The tumor under inquiry has a wide range of histological features that reflect the polymorphic pattern seen in salivary gland neoplasms. The histology of these malignancies, which is linked to the type of cell, handles a wide range of histomorphology [16, 17]. PA’s histogenesis is linked to the intercalated duct’s reserve cells. The ability of reserve cells to develop into multiple subtypes points out the morphological variability seen in salivary gland neoplasms, which can even differ within the same tumor [17].
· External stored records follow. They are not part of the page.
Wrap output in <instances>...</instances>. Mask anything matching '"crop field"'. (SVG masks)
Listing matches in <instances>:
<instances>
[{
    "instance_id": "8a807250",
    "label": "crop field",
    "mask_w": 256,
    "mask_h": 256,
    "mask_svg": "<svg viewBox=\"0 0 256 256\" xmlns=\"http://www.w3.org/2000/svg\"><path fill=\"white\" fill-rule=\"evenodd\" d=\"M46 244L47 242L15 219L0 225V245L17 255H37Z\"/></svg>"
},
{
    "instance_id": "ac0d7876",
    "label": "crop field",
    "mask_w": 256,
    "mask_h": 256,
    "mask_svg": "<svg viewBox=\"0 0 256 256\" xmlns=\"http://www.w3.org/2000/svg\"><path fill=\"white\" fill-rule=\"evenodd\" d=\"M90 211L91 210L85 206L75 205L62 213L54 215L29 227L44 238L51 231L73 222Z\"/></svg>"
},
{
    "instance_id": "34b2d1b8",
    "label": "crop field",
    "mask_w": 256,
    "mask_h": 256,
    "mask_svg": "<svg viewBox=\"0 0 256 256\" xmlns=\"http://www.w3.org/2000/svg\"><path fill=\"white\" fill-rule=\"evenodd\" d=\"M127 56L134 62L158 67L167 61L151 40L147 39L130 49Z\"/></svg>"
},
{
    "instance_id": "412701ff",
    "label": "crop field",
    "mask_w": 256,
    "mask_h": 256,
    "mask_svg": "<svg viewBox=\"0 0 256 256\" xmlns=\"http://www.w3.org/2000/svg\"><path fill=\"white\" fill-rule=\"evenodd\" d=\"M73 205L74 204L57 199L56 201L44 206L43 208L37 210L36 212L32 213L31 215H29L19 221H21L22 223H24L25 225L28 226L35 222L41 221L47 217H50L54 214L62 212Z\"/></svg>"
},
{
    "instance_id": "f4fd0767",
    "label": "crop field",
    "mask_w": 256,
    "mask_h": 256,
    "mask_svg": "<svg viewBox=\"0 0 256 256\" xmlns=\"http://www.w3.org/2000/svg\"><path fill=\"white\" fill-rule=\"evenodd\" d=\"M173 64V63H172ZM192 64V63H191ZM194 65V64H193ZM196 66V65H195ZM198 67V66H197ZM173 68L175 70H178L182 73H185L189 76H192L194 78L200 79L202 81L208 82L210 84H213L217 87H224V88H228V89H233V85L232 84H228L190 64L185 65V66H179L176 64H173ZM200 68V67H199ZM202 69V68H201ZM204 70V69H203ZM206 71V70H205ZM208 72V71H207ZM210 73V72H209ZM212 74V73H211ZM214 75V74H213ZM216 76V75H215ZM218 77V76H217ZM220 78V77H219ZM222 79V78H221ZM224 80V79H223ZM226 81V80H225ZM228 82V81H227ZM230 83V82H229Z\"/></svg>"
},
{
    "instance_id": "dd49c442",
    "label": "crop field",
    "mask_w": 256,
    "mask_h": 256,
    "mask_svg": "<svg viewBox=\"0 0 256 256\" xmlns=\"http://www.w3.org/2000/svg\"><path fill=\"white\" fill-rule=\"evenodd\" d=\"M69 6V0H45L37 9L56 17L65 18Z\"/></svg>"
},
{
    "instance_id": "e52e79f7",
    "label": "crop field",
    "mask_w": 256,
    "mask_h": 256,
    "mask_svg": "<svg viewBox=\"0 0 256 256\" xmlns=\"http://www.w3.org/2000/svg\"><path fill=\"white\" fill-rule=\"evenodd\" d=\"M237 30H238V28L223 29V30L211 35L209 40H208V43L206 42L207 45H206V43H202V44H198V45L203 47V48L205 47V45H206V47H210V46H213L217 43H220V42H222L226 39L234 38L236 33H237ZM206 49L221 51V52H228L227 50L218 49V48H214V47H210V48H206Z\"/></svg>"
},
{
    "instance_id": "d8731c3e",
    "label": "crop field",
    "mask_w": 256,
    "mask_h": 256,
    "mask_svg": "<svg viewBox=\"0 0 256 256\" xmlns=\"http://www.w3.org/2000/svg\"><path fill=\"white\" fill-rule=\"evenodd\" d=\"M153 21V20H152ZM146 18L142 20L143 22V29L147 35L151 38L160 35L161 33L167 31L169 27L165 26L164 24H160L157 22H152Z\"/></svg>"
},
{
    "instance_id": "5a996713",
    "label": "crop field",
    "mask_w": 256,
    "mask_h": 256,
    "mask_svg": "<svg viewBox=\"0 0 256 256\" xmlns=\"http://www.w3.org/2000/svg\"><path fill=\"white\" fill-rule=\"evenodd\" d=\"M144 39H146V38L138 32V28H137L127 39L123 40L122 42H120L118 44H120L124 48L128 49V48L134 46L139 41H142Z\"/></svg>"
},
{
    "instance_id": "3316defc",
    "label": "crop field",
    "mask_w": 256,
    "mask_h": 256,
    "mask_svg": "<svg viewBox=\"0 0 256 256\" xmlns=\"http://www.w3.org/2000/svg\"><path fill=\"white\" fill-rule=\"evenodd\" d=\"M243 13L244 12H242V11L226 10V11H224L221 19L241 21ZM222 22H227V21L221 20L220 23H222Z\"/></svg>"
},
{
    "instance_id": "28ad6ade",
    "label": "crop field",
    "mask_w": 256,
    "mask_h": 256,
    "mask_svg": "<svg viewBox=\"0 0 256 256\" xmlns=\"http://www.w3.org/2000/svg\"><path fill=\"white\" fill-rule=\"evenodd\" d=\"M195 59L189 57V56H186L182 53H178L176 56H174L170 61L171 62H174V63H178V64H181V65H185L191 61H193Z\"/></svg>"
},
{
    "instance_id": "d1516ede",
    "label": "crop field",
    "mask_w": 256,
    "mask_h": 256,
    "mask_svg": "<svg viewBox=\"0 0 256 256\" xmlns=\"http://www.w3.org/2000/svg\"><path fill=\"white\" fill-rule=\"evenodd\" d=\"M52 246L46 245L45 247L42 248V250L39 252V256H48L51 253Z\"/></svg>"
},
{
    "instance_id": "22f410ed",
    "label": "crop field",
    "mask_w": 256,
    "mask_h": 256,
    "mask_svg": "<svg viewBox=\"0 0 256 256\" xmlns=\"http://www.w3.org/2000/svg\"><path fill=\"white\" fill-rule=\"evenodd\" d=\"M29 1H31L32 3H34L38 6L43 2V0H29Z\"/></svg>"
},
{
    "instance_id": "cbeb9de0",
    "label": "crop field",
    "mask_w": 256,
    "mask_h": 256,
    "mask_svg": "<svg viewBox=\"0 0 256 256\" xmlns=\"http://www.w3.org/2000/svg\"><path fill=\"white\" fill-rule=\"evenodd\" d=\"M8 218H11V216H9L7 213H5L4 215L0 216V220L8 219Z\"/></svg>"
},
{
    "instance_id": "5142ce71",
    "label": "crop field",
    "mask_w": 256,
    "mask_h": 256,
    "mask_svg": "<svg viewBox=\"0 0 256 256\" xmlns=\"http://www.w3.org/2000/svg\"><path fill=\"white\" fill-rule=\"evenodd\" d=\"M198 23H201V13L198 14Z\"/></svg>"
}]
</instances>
Soft-tissue neoplasms, like neurilemoma [8, 10] neurofibroma, lipoma [8, 14] neoplasms of minor salivary glands, may also be considered for the differential diagnosis [18], in addition to inflammatory and reactive lesions [8,9,10].

Finally, while developing diagnostic hypotheses is critical, the significance of making definitive scrutiny is emphasized. Whereas the comprehensive look at a lesion can imply a variety of theories, the anatomopathological investigation is the only way to figure out the definitive findings. The recommended treatment for PA is surgical excision with preservation of the capsule and a perimeter of normal tissue around it [8,9,10, 14, 15, 19,20,21]. PA should be diagnosed as soon as feasible because, despite its rarity [19, 22, 23], later malignant change to carcinoma ex pleomorphic adenoma might occur [7, 11, 21,22,23]. Consequently, in our study, we followed up the case for 5 years with no recurrence.

Conclusion

Pleomorphic adenoma of the minor salivary gland, particularly when involving the cheek, is a rare lesion that can be difficult to detect, even for the most experienced surgeons. In the differential diagnosis of cheek swellings, it should be considered.

The recommended treatment is the surgical removal of the tumor with adequate safety margins. As a result, early detection and treatment, as well as regular follow-up for at least 5 years, are critical.